══ INFORMATION GIVEN ══

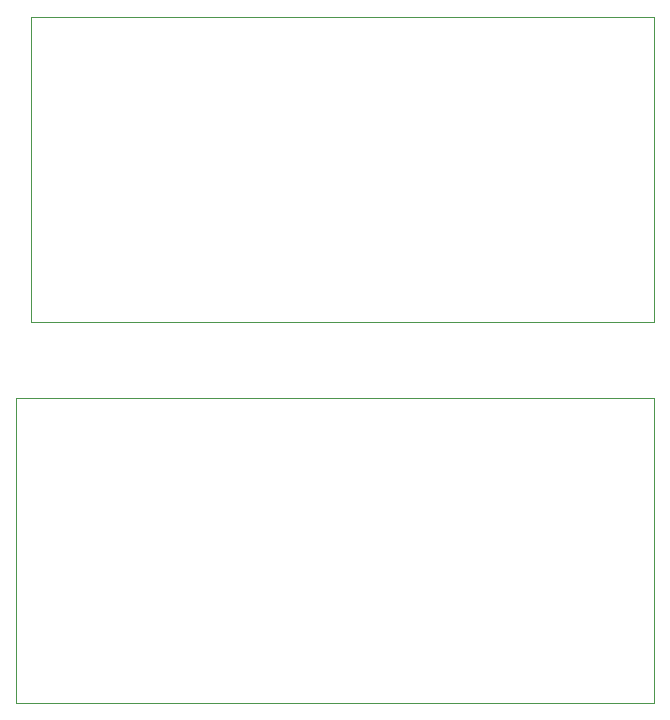
<source format=gbr>
%TF.GenerationSoftware,KiCad,Pcbnew,(5.1.6)-1*%
%TF.CreationDate,2022-05-19T15:55:08-04:00*%
%TF.ProjectId,sensor_v1,73656e73-6f72-45f7-9631-2e6b69636164,rev?*%
%TF.SameCoordinates,Original*%
%TF.FileFunction,Profile,NP*%
%FSLAX46Y46*%
G04 Gerber Fmt 4.6, Leading zero omitted, Abs format (unit mm)*
G04 Created by KiCad (PCBNEW (5.1.6)-1) date 2022-05-19 15:55:08*
%MOMM*%
%LPD*%
G01*
G04 APERTURE LIST*
%TA.AperFunction,Profile*%
%ADD10C,0.050000*%
%TD*%
G04 APERTURE END LIST*
D10*
X93726000Y-96139000D02*
X89027000Y-96139000D01*
X93726000Y-70358000D02*
X89027000Y-70358000D01*
X90297000Y-38100000D02*
X143002000Y-38100000D01*
X93726000Y-63881000D02*
X90297000Y-63881000D01*
X143002000Y-63881000D02*
X143002000Y-38100000D01*
X93726000Y-63881000D02*
X143002000Y-63881000D01*
X90297000Y-38100000D02*
X90297000Y-63881000D01*
X143002000Y-70358000D02*
X93726000Y-70358000D01*
X143002000Y-96139000D02*
X143002000Y-70358000D01*
X93726000Y-96139000D02*
X143002000Y-96139000D01*
X89027000Y-70358000D02*
X89027000Y-96139000D01*
M02*

</source>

═══

*PROMPT:* All of the entries must be reproduced exactly, apart from the pictures, which are to be dropped.

*TASK SOLUTION:*
<source format=gbr>
%TF.GenerationSoftware,KiCad,Pcbnew,(5.1.6)-1*%
%TF.CreationDate,2022-05-19T15:55:08-04:00*%
%TF.ProjectId,sensor_v1,73656e73-6f72-45f7-9631-2e6b69636164,rev?*%
%TF.SameCoordinates,Original*%
%TF.FileFunction,Profile,NP*%
%FSLAX46Y46*%
G04 Gerber Fmt 4.6, Leading zero omitted, Abs format (unit mm)*
G04 Created by KiCad (PCBNEW (5.1.6)-1) date 2022-05-19 15:55:08*
%MOMM*%
%LPD*%
G01*
G04 APERTURE LIST*
%TA.AperFunction,Profile*%
%ADD10C,0.050000*%
%TD*%
G04 APERTURE END LIST*
D10*
X93726000Y-96139000D02*
X89027000Y-96139000D01*
X93726000Y-70358000D02*
X89027000Y-70358000D01*
X90297000Y-38100000D02*
X143002000Y-38100000D01*
X93726000Y-63881000D02*
X90297000Y-63881000D01*
X143002000Y-63881000D02*
X143002000Y-38100000D01*
X93726000Y-63881000D02*
X143002000Y-63881000D01*
X90297000Y-38100000D02*
X90297000Y-63881000D01*
X143002000Y-70358000D02*
X93726000Y-70358000D01*
X143002000Y-96139000D02*
X143002000Y-70358000D01*
X93726000Y-96139000D02*
X143002000Y-96139000D01*
X89027000Y-70358000D02*
X89027000Y-96139000D01*
M02*

</source>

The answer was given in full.